L'hommage d'Askania au premier vol transatlantique d'est en ouest : la collection de Brême

Les années 1920 ont été marquées par de nombreux records techniques, notamment dans le domaine de l’aviation. Le pionnier allemand de l’aviation Ehrenfried Günther Freiherr von Hünefeld, qui, en tant qu’attaché de presse de la Norddeutsche Lloyd à l’époque, était en réalité dédié à la navigation maritime, a joué un rôle important à cet égard.
Von Hünefeld eut l’idée d’une mission suicidaire et téméraire qui le mènerait en avion de l’Irlande aux États-Unis – sans escale. La destination : Neuf York, sur la côte Est des États-Unis. C’est de là que Charles Lindbergh avait déjà réussi à traverser l’Atlantique en volant en solitaire de la « Big Apple » à Paris en 1927.
Ce vol, qui avait déjà coûté la vie à 29 personnes lors de tentatives similaires, était considéré comme une entreprise désespérée. Les vents d’ouest violents et la longue distance étaient tout simplement trop difficiles à surmonter pour les avions de l’époque.

Quand un Brêmois est entré dans l’histoire de l’aviation
Sans se laisser décourager, le matin du 12 avril 1928, le Junkers W33 (alias « Brême ») décolla de Baldonnel, en Irlande, pour sa plus grande et la plus audacieuse aventure à ce jour.
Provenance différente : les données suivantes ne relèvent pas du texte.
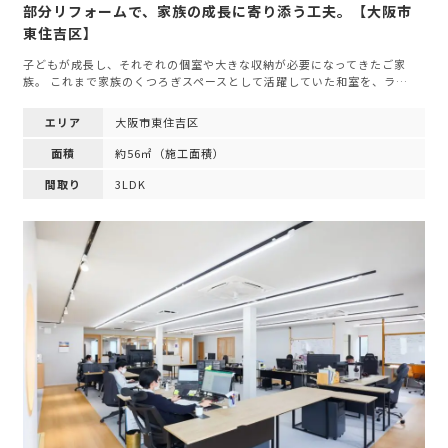
部分リフォームで、家族の成長に寄り添う工夫。【大阪市
東住吉区】
子どもが成長し、それぞれの個室や大きな収納が必要になってきたご家
族。 これまで家族のくつろぎスペースとして活躍していた和室を、ラ…
エリア
大阪市東住吉区
面積
約56㎡（施工面積）
間取り
3LDK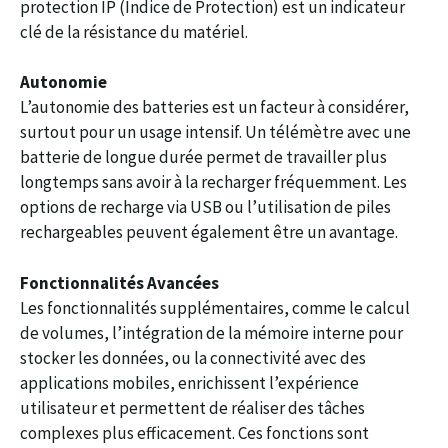
protection IP (Indice de Protection) est un indicateur
clé de la résistance du matériel.
Autonomie
L’autonomie des batteries est un facteur à considérer,
surtout pour un usage intensif. Un télémètre avec une
batterie de longue durée permet de travailler plus
longtemps sans avoir à la recharger fréquemment. Les
options de recharge via USB ou l’utilisation de piles
rechargeables peuvent également être un avantage.
Fonctionnalités Avancées
Les fonctionnalités supplémentaires, comme le calcul
de volumes, l’intégration de la mémoire interne pour
stocker les données, ou la connectivité avec des
applications mobiles, enrichissent l’expérience
utilisateur et permettent de réaliser des tâches
complexes plus efficacement. Ces fonctions sont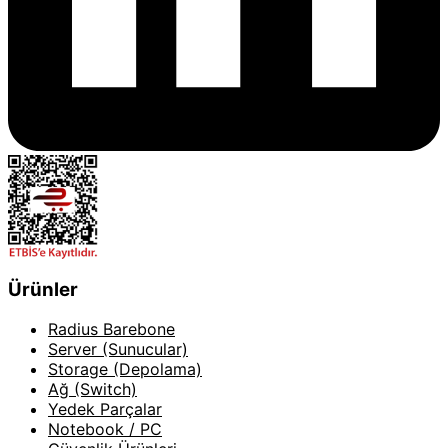
Ürünler
Radius Barebone
Server (Sunucular)
Storage (Depolama)
Ağ (Switch)
Yedek Parçalar
Notebook / PC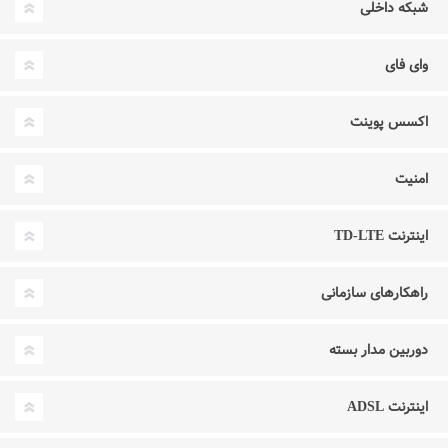
شبکه داخلی
وای فای
اکسس پوینت
امنیت
اینترنت TD-LTE
راهکارهای سازمانی
دوربین مدار بسته
اینترنت ADSL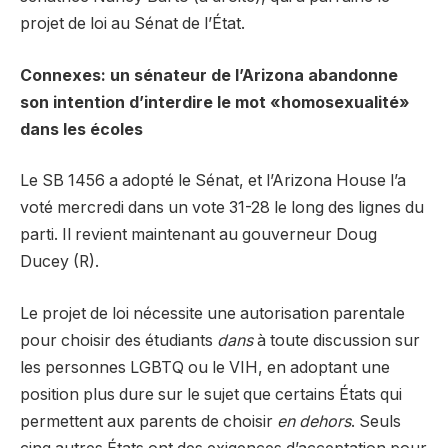
projet de loi au Sénat de l’État.
Connexes: un sénateur de l’Arizona abandonne
son intention d’interdire le mot «homosexualité»
dans les écoles
Le SB 1456 a adopté le Sénat, et l’Arizona House l’a
voté mercredi dans un vote 31-28 le long des lignes du
parti. Il revient maintenant au gouverneur Doug
Ducey (R).
Le projet de loi nécessite une autorisation parentale
pour choisir des étudiants
dans
à toute discussion sur
les personnes LGBTQ ou le VIH, en adoptant une
position plus dure sur le sujet que certains États qui
permettent aux parents de choisir
en dehors
. Seuls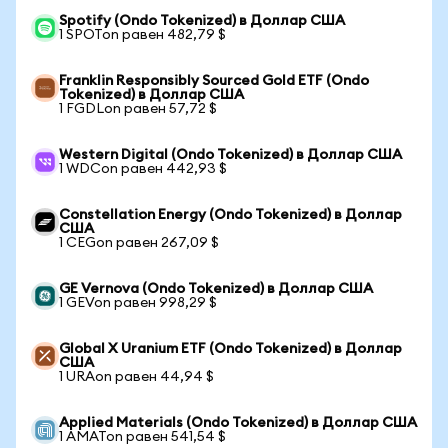
Spotify (Ondo Tokenized) в Доллар США
1 SPOTon равен 482,79 $
Franklin Responsibly Sourced Gold ETF (Ondo
Tokenized) в Доллар США
1 FGDLon равен 57,72 $
Western Digital (Ondo Tokenized) в Доллар США
1 WDCon равен 442,93 $
Constellation Energy (Ondo Tokenized) в Доллар
США
1 CEGon равен 267,09 $
GE Vernova (Ondo Tokenized) в Доллар США
1 GEVon равен 998,29 $
Global X Uranium ETF (Ondo Tokenized) в Доллар
США
1 URAon равен 44,94 $
Applied Materials (Ondo Tokenized) в Доллар США
1 AMATon равен 541,54 $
À bord se trouvait bien sûr l’initiateur von Hünefeld lui-même, accompagné des deux pilotes Hermann Köhl et James Fitzmaurice.
Après 36,5 heures d’angoisse dans le cockpit, l’appareil monomoteur atterrit de l’Autre côté de l’océan, plus précisément sur l’île canadienne de Greenly Island, avec la dernière goutte de carburant dans son réservoir. Bien qu’ils aient manqué Neuf York en raison de fronts météorologiques défavorables et d’une navigation rudimentaire à l’aide d’une carte et Boussole, les trois hommes étaient entrés dans l’histoire et avaient rendu l’impossible possible : le premier vol transatlantique sans escale de l’Europe vers l’Amérique.

© Due. Designkonzepte und Fotografie
La collection Brême d’Askania : une montre de pilote dans l’âme
Nous avions déjà montré à quel point Askania est liée à l’aviation dans notre article sur la collection Taifun, qui rend hommage à la grande Elly Beinhorn. Avec les montres de la gamme « Bremen-Line », Askania consacre une nouvelle collection au trio audacieux formé par Köhl, Fitzmaurice et von Hünefeld, ainsi qu’à leur traversée infernale de l’Atlantique. Le nom a été choisi en référence au surnom du Junkers W33.
Ces modèles sont tous – bien sûr – de véritables montres de pilote. Selon les goûts de chacun, les montres de la collection présentent différents niveaux de complication. Les plus simples sont sans aucun doute les montres à trois aiguilles dotées d’mouvement Automatique, disponibles au choix avec un guichet Date ou un affichage Date et du jour. Un cran au-dessus, on trouve les différents chronographes, qui reposent sur un Valjoux 7750 modifié.

Si vous êtes un inconditionnel des chronographes de plongée, la BRE-4005 pourrait bien être votre choix de prédilection dans cette gamme. Cette montre présente le cadran caractéristique de Brême (nous y reviendrons dans un instant) ainsi qu’une lunette de plongée noircie et unidirectionnelle. La valve à hélium apporte la touche finale à la montre.
Ce que toutes ces montres ont en commun, c’est le design de leur cadran. Il s’inspire de la Boussole d’origine (que vous avez vue au début de l’article) que les trois pilotes du Bremen avaient à bord et qui les a guidés en toute sécurité jusqu’en Amérique. Si vous recherchez donc une montre de pilote chargée d’histoire, vous la trouverez dans la gamme Bremen d’Askania.

Pour plus d’informations, cliquez (nouvel onglet)">ici.